Nesse nosso mundo (do terror) povoado de personagens fantásticos, os mocinhos e a mocinhas são sempre atraentes para o sexo oposto, sempre pré-dispostos a lugares ermos e a uma boa oportunidade para transar.
Mesmo nos filmes mais antigos, nenhum vampiro que se preze ataca alguma baranga, suas vítimas são sempre jovens e sensuais moças que hipnoticamente se entregam aos encantamentos do sanguessuga, consentindo na penetração de seu corpo e alma pelas presas afiadas do monstro.
Note-se que a mordida sempre se dá no pescoço, zona sabidamente erótica para a maioria das mulheres e o enquadramento da cena na grande maioria das vezes mostra-nos o colo alvo e sedutor da vítima.
Por alguns instantes ficamos sem saber se gostaríamos de ser o tal vampiro ou destruir o monstro. Tudo muito glamourizado e erotizado, aumentando essa dose de luxúria explícita com o decorrer do tempo.
No filme “Drácula, de Bran Stoker” o sexo torna-se quase explícito numa orgia vampírica das escravas do conde ao atacar o “mocinho” da película.
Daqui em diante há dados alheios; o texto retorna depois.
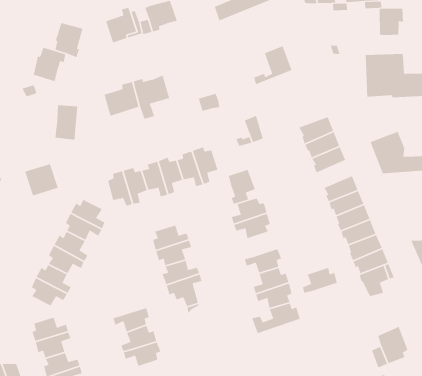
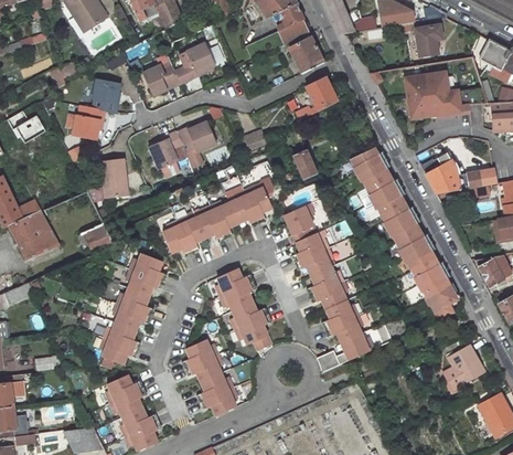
building: none -> [287,36,322,74]
building: none -> [371,184,407,214]
building: [302,267,338,294] -> [306,265,341,295]
building: none -> [180,339,216,369]

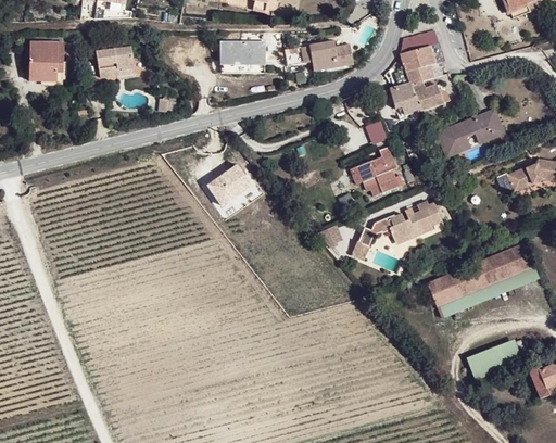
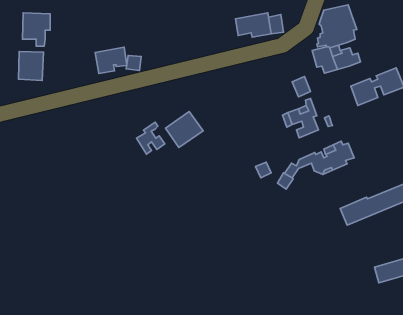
building: [220,42,265,74] -> none
building: [96,46,135,78] -> [95,47,127,73]
building: none -> [18,52,44,80]
building: none -> [137,122,165,154]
Mais uma vez muitos de nós não acharíamos nada mal ser vampirizados pelas beldades ali presentes. Até certo ponto, claro.
A verdade é que a atração que os filmes de terror exercem sobre nós está ligada à mistura de romantismo e morte inesperada (?). Os franceses chamam ao orgasmo pleno de “pequena morte” tamanha a perda de controle que sobre nossos atos e músculos durante esse ato.
Os filmes de terror usam e abusam dessa premissa em seus filmes, transformando a “pequena morte” em morte real, muitas vezes durante o coito.
Mas a verdade é que, ao contrário dos filmes, nos expomos a perigos tão grandes ou maiores dos que aqueles que desfilam nas telas. Não são raros os casos de homens e mulheres assassinados pelos amantes que pretendem auferir algum lucro fácil do evento. Assim como não são raros os casos de abuso sexual, cada vez mais crescentes devido, em muito, à proliferação de comportamentos estimulados pelas músicas lascivas, propagandas e programas televisivos, inclusive as novelas.
A sensualização precoce, nas vestimentas e comportamentos de crianças e adolescentes - que são os que mais se deixam levar pelo que é apelativo- deflagram gatilhos ocultos na mente humana e a sensação de que tudo é permissível ou de que ”não existe pecado do lado de baixo do Equador”.
Isso, unido à flagrante desconstrução do senso moral da sociedade e à desagregação familiar (ao mesmo tempo causa e efeito dos “novos tempos”) cria uma sociedade recheada de sociopatas e psicopatas capazes de fazer parecerem santos os Hanibais, Chuckies e Jasons das telas.
Já não se trata de personagens fictícios criados para nos divertir ou atingir nossas fobias instintivas, trata-se da realidade do dia a dia, onde uma linda jovem sensual pode ser a sua passagem para o inferno; Onde um elegante e refinado rapaz pode ser o último rosto que se verá nesta vida; onde o horror do abuso sexual pode estar dentro da própria casa.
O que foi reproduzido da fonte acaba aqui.